Sure, I will submit the changes in my name if I can get to a ‘landline’ telephone and connect my portable computer to the parliament’s system.

If you saw me risking indigestion as I rapidly gulped down my egg, bacon, sausage and chips in the “Four C’s” café in New Pitsligo last Friday, this was why.

The email with the suggested changes reached me at 1 p.m. and the deadline for submission to the parliamentary clerks was one hour later. And checking and understanding twenty-one amendments to a complex piece of law is not that easy.

Unless I had told it here, I don’t think many people would have realised the key role the community café in Pitsligo will have played in framing an important change to our country’s laws.

A Parliament for all of Scotland indeed!

The Sporting Life

Plans for Fraserburgh and Banff to have better community facilities are being strongly promoted by members of these communities. And I support both.

After a false start for Banff, the Princess Royal seems to getting the attention and support that their complex project deserves.

And I enjoyed the Vale vs. Buckie match.

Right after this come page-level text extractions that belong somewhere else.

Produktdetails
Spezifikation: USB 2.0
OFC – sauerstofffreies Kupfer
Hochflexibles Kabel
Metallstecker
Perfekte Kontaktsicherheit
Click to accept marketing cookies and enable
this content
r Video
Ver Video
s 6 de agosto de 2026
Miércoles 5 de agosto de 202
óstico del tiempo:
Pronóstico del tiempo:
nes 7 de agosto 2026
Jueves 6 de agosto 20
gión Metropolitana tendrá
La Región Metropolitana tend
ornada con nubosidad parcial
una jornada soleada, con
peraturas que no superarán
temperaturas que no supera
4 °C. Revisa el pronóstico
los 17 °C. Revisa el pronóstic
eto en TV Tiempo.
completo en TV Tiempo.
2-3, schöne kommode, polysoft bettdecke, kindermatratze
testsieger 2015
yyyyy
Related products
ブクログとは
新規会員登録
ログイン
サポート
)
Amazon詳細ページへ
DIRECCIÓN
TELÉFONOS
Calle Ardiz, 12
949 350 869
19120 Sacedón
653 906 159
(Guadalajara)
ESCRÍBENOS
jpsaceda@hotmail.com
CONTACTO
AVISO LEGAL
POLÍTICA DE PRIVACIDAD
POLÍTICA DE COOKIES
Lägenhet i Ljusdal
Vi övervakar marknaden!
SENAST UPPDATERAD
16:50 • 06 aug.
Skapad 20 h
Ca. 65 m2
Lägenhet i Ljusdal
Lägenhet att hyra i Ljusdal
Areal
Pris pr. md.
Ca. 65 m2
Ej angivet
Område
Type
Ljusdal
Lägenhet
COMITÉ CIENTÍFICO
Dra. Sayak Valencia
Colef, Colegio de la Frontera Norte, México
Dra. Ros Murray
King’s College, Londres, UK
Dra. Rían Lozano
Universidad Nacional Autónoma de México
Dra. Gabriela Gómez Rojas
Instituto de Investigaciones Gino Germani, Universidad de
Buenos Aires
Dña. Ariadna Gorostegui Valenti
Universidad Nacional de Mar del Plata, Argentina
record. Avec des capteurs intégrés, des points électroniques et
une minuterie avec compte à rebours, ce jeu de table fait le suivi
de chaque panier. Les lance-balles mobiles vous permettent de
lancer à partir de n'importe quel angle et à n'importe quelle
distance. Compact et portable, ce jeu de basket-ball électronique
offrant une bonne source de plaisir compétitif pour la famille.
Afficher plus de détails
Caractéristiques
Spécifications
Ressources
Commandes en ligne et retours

Especially as my father used to tell me of his times playing in the Highland League for – whisper it – Ross County. My loyalties will be sorely tested again this year if Fraserburgh and Vale are once again competing at the top – and I hope they will be.

But is it not a paradox that in an area dominated by proximity to the sea, not all our secondary schools have access to swimming pools.

I hope that we can find a way to ensure that ‘access for all’, a recurring theme in the government’s policies, actually includes the North-East.

But with a drop in Lottery receipts, and it is payouts from there that have become core to so much of our leisure life, we may have to work even harder to catch up with the rest of Scotland and get our share.